On the other hand, CMake would probably be less than helpful for the SML parts, which comprise a significant portion of the codebase as far as I can see, you'd have to work with add_custom_command which isn't that wonderful. (For common languages like C/C++ and a few others, CMake does a lot of stuff for you, but less common ones aren't really supported and you end up having to write CMake commands equivalent to makefile rules.)
So each tool has its advantages and drawbacks.
Signed. Of course CMake was an alternative but since I already had Makfiles as a base to start from... Maybe I'll test out CMake too.
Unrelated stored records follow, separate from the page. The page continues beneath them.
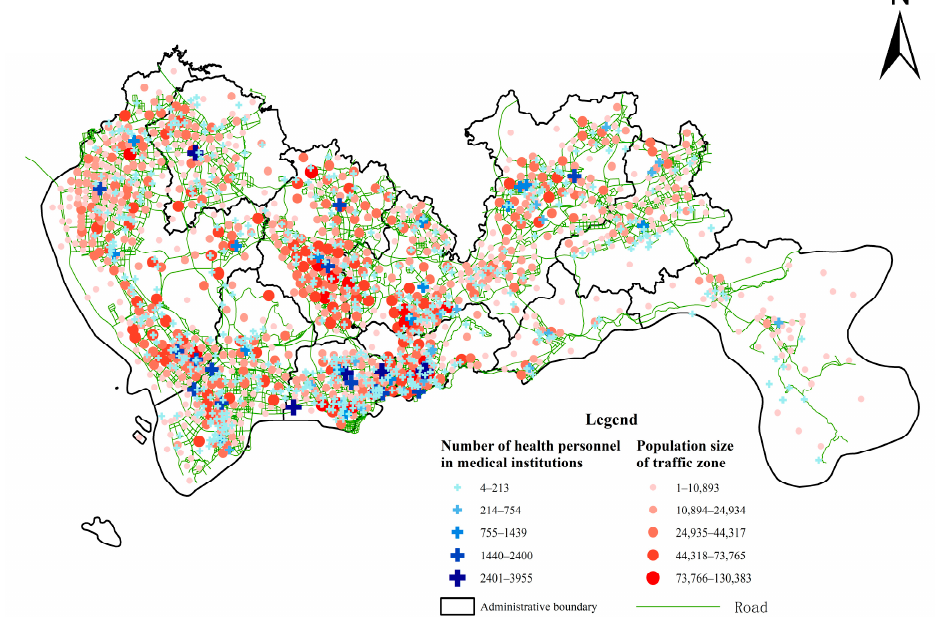
Figure 2. Distribution of medical resources and TAZs in Shenzhen in 2018.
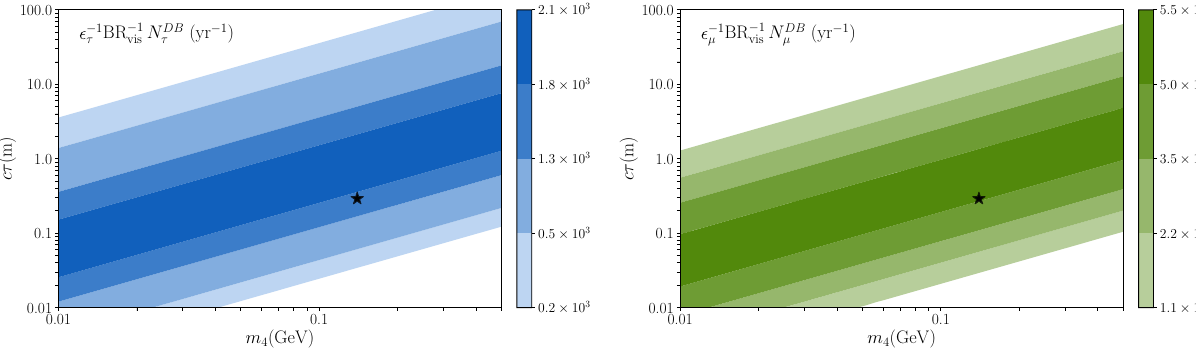
Fig. 1 Expected number of DB events per year at Icecube/DeepCore. The left panel shows the result for ν τ up-scattering into the heavy neu- trino, while the right panel considers ν μ up-scattering. The black star indicates a representative point in the parameter space for the model of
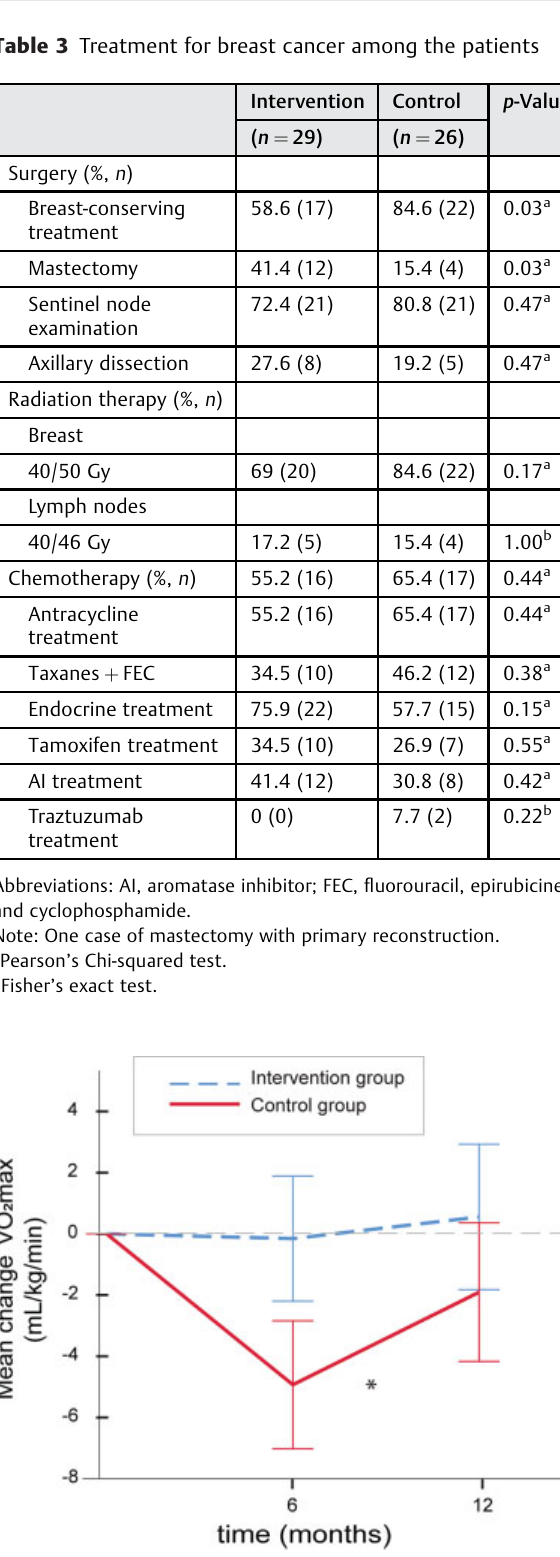
Fig. 2 Maximal oxygen uptake in the two study groups during the study period. The lines show mean (95% con fi dence intervals) differ- ences from baseline in VO 2max levels in the intervention group (blue stippled line, n ¼ 29/22/21 at 6 and 12 months, respectively) and the control group (red line, n ¼ 25/24/23 at 6 and 12 months, respec- tively). The asterisk denotes a signi fi cant difference (mixed model adjusting for baseline values, (cid:6) p ¼ 0.005) between the two study groups with regard to the main group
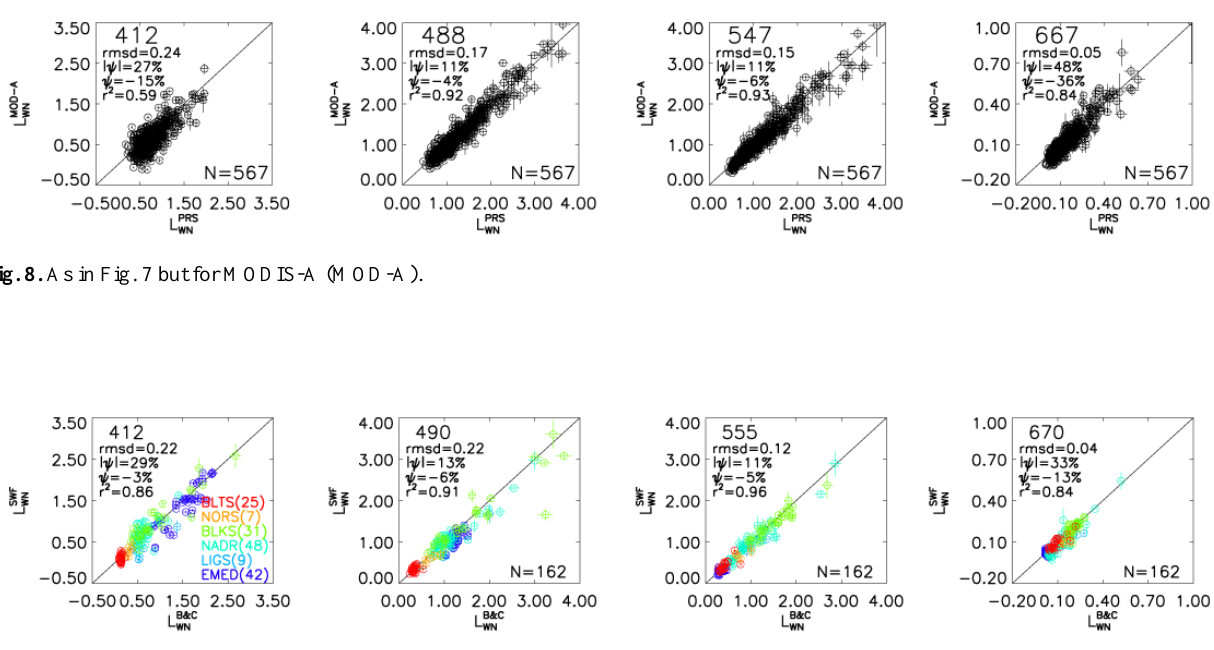
Fig. 9. Scatter plots of SeaWiFS (SWF) versus BiOMaP and CoASTS (B&C) L WN at selected center wavelengths for match-ups determined with 1t =± 4h. Symbols and units are the same as in Fig. 1. Different colors identify different seas: Baltic Sea (BLTS), North Sea (NORS),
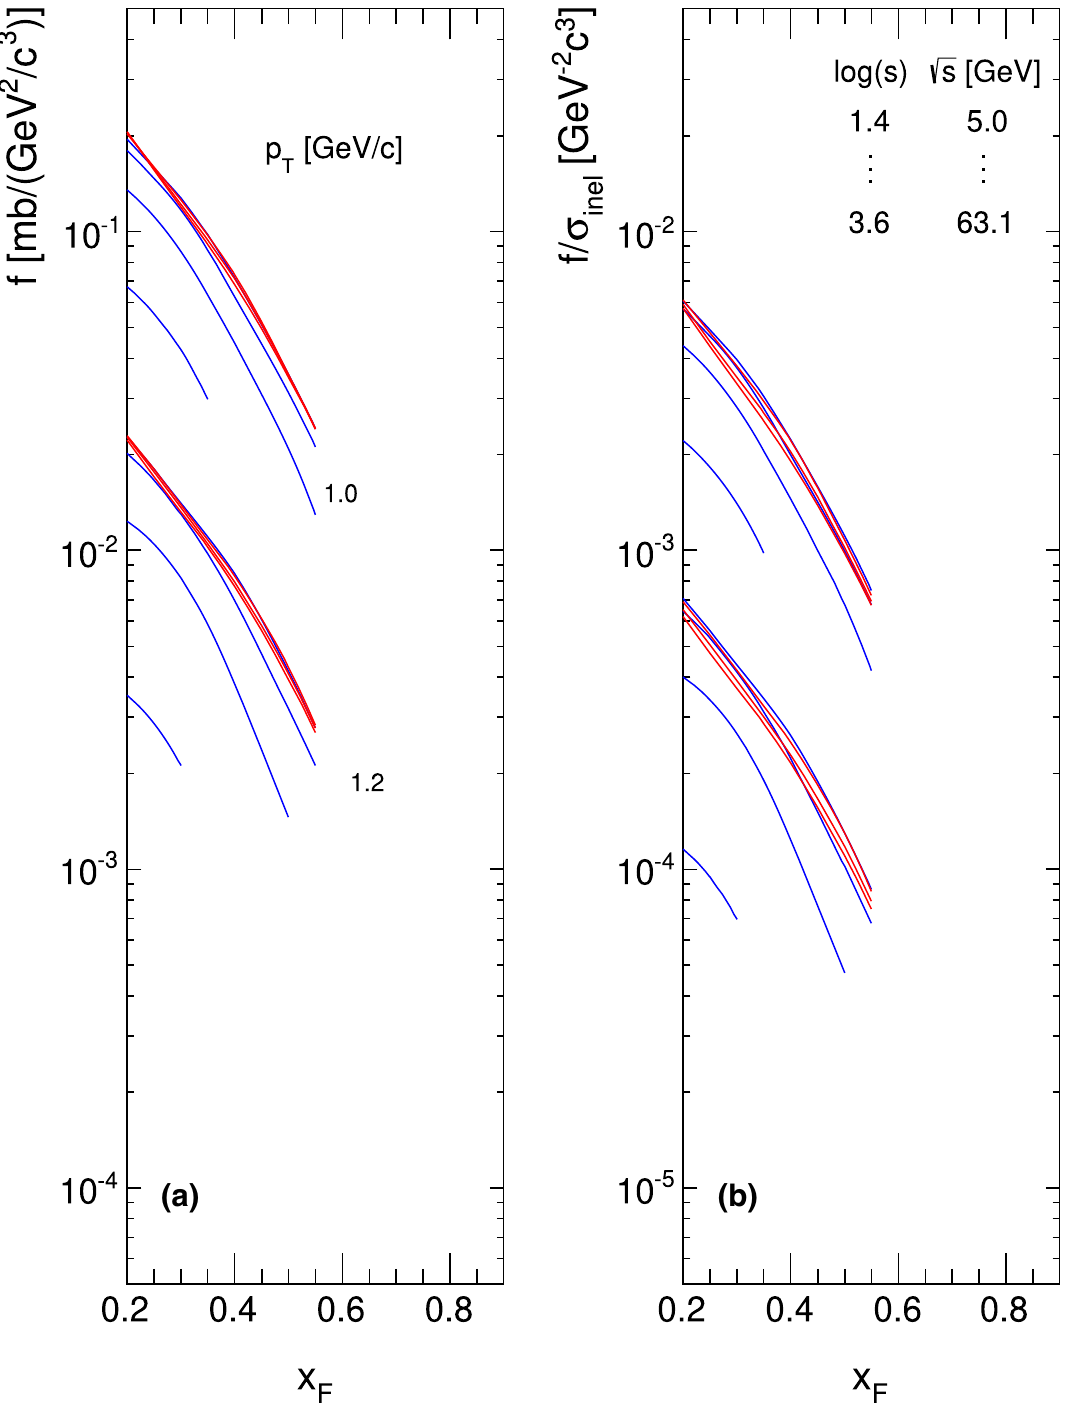
Fig. 114 a f ( x F , p T ) as a function of x F for p T = 1.0 and 1.2 GeV/c for the global interpolation at log ( s ) values from 1.0 to 3.6. The lines at subsequent p T values are scaled down by 1/3 for better separation. b f ( x F , p T )/σ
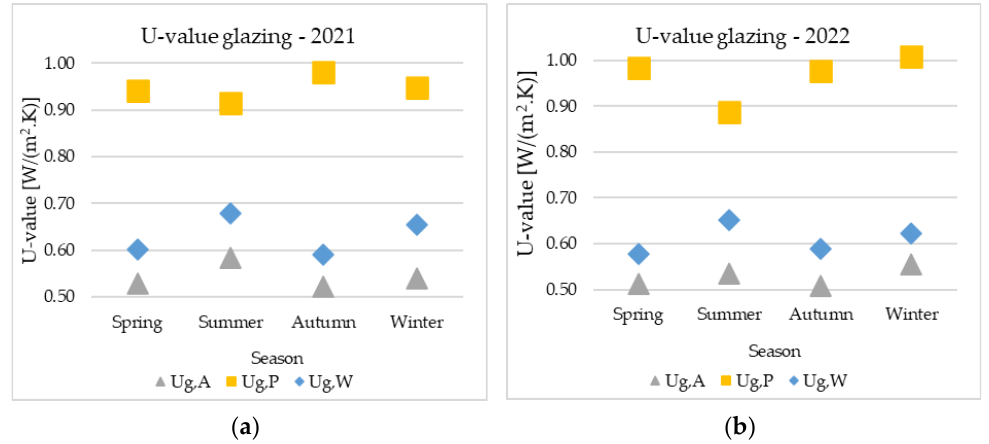
Figure 9. Average u-values for each year: ( a ) U-value in 2021; ( b ) U-value in 2022.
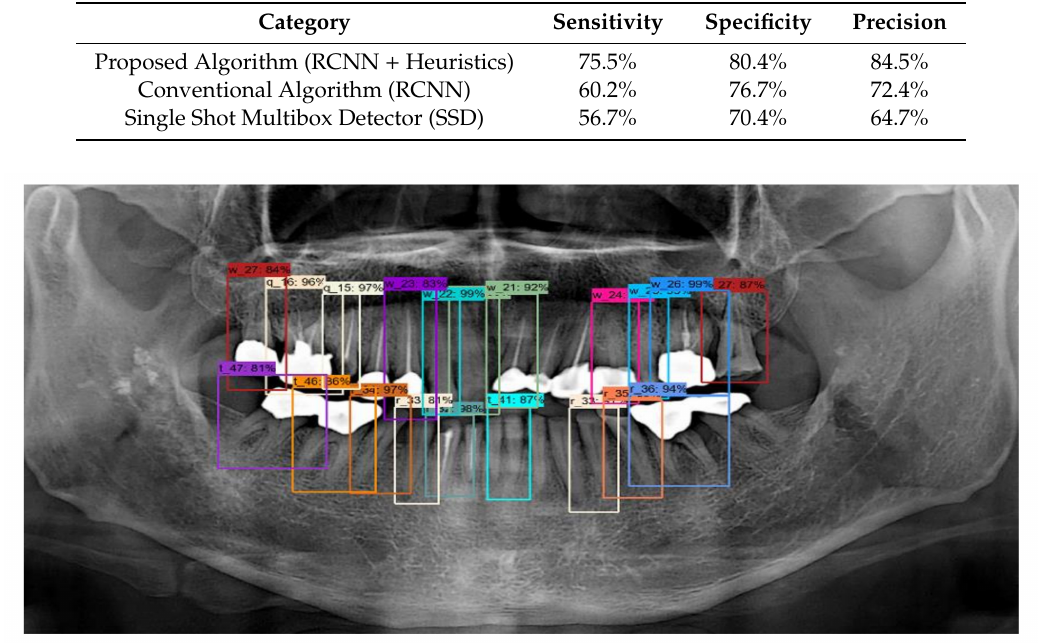
Figure 10. Results of tooth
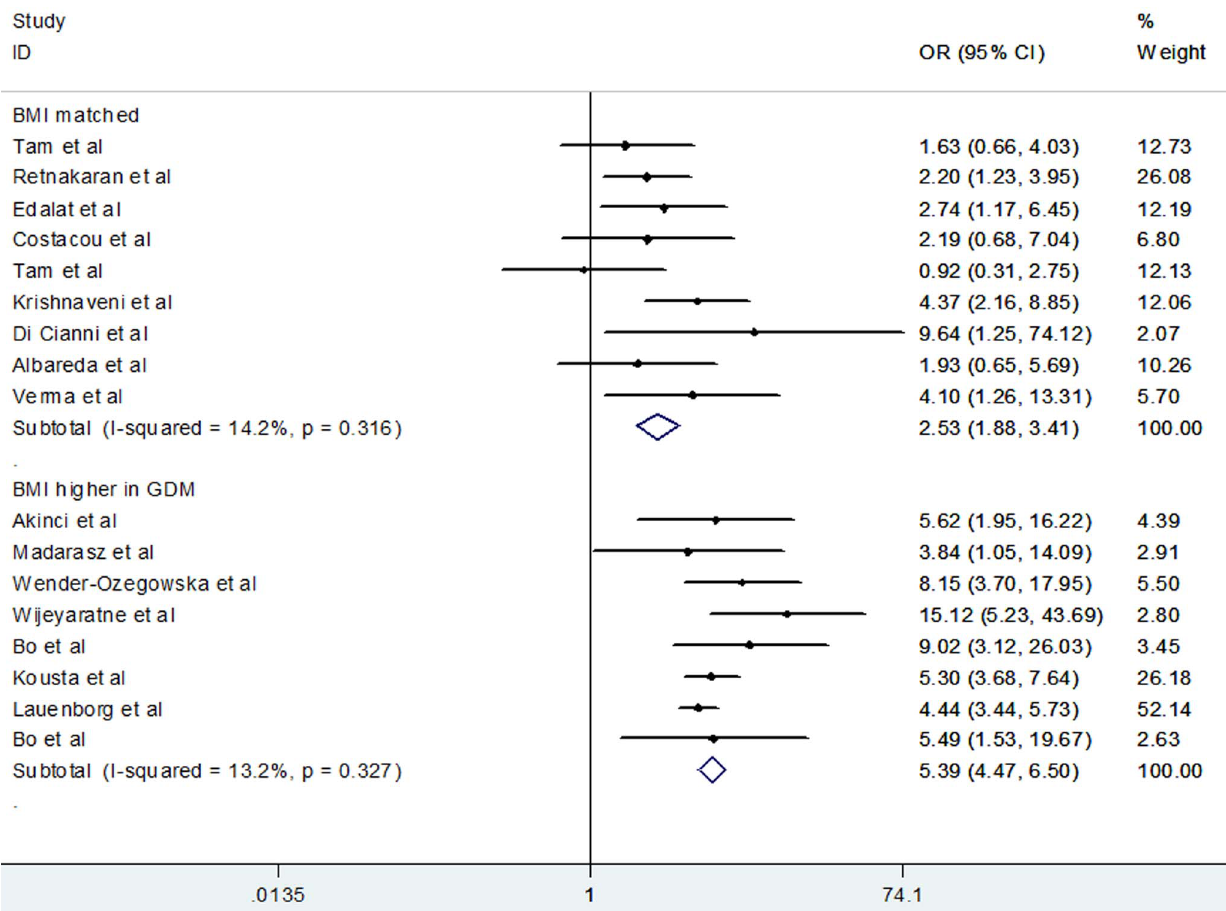
Figure 4. Forest plot of risk of metabolic syndrome after gestational diabetes mellitus grouped by body mass index (BMI).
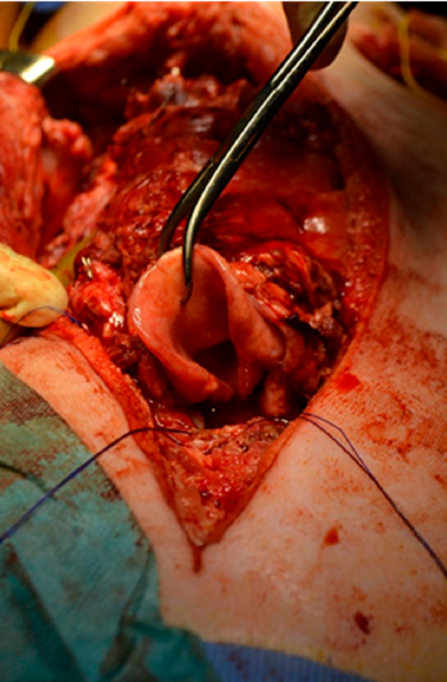
Figure 4. Once the anastomoses had been carried out, the vessels were de-clamped and perfect in vivo revascularisation of the transplant could be observed after a few minutes. An endoscopy was immediately performed after the surgery in the third recipient animal and confirmed the correct revascularisation of the transplant (Figure 5).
Normally testsuites can use the just-built compiler directly from the source tree. Look at existing projects and how they handle this. As you're using autotools, I guess GCC would be a good place to look.
Ah, yeah. Thanks for the hint.
Sure, I don't see why not. You just need to be careful when building (you need to build the object files to different places so they don't conflict).
That's one nice feature of automake. In fact the old buildsystem used suffix rules (*.p.o *.g.o) to build different object files. Automake handles this automagically.
Hmmm, that's a bit at the limit, 3 letters are a bit short for a unique name. :-( But there's no librml.so in Fedora yet as far as repoquery tells me, so at least there's no current conflict. Let's see what others think.
If that's the upstream project name (used in things like tarballs), it's fine. (But is the MixedCase really necessary? :-( Usually things like tarball and package names are all lowercase, but sometimes MixedCase is used by upstream and the Fedora packages usually match that. Probably something to discuss with upstream.)
I convinced upstream that a new name like rml-mm (for "rml with metamodelica support" would be a good thing, so both problems will probably be solved soon.
The package builds a compiler driver, essentially a shell script, by copying some configuration variables into a shell template (mainly how to invoke cc). Would this be fine as a /usr/bin script?
Yes, but beware of multilib conflicts: if that script is in the same package as some libraries, that package will end up multilibbed due to the libraries and if the script is not identical for 32-bit and 64-bit, there will be a conflict between the 2 multilibbed packages. (Splitting out the libraries into a -libs package is a way to work around that.)
Since the compiler seems to run without the libs two (sub-)packages might indeed be a good idea.